International Conference on Hybrid and Organic Photovoltaics
International Conference on Hybrid and Organic Photovoltaics (HOPV) is celebrated yearly in May. The main topics are the development, function and modeling of materials and devices for hybrid and organic solar cells. The field is now dominated by perovskite solar cells but also other hybrid technologies, as organic solar cells, quantum dot solar cells, and dye-sensitized solar cells and their integration into devices for photoelectrochemical solar fuel production.
Asia-Pacific International Conference on Perovskite, Organic Photovoltaics and Optoelectronics
The main topics of the Asia-Pacific International Conference on Perovskite, Organic Photovoltaics and Optoelectronics (IPEROP) are discussed every year in Asia-Pacific for gathering the recent advances in the fields of material preparation, modeling and fabrication of perovskite and hybrid and organic materials.
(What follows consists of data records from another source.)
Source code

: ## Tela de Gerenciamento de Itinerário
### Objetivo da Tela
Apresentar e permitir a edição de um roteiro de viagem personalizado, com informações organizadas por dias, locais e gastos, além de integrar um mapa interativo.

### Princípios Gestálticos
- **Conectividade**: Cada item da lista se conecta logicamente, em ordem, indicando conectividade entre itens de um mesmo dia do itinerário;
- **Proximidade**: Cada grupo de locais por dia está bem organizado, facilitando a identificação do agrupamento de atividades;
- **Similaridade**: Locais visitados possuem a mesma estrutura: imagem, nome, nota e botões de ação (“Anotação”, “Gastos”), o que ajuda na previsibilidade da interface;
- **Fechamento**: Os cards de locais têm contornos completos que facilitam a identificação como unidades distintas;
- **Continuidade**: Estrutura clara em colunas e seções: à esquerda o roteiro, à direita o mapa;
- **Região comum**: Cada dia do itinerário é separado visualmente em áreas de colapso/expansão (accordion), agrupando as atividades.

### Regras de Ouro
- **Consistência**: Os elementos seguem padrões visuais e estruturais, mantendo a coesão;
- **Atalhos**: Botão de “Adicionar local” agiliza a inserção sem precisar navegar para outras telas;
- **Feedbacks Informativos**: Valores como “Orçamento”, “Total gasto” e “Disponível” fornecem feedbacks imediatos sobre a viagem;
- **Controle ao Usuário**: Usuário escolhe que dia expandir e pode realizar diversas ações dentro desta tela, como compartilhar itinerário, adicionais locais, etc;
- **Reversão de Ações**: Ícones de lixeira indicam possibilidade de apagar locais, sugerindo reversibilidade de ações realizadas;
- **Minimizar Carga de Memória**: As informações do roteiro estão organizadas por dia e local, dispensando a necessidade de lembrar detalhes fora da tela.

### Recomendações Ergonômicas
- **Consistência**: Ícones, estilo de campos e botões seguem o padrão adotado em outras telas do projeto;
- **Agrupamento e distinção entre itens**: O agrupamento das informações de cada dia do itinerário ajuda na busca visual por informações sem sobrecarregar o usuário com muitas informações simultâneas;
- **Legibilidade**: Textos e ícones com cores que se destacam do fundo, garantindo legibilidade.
Photovoltaic devices are analyzed from fundamental physics and materials properties to a broad set of applications. The conference also covers the developments of perovskite optoelectronics, including light-emitting diodes, lasers, optical devices, nanophotonics, nonlinear optical properties, colloidal nanostructures, photophysics and light-matter coupling.
The International Conference on Perovskite Thin Film Photovoltaics Perovskite Photonics and Optoelectronics (NIPHO) is the best place to hear the latest developments in perovskite solar cells as well as on recent advances in the fields of perovskite light-emitting diodes, lasers, optical devices, nanophotonics, nonlinear optical properties, colloidal nanostructures, photophysics and light-matter coupling.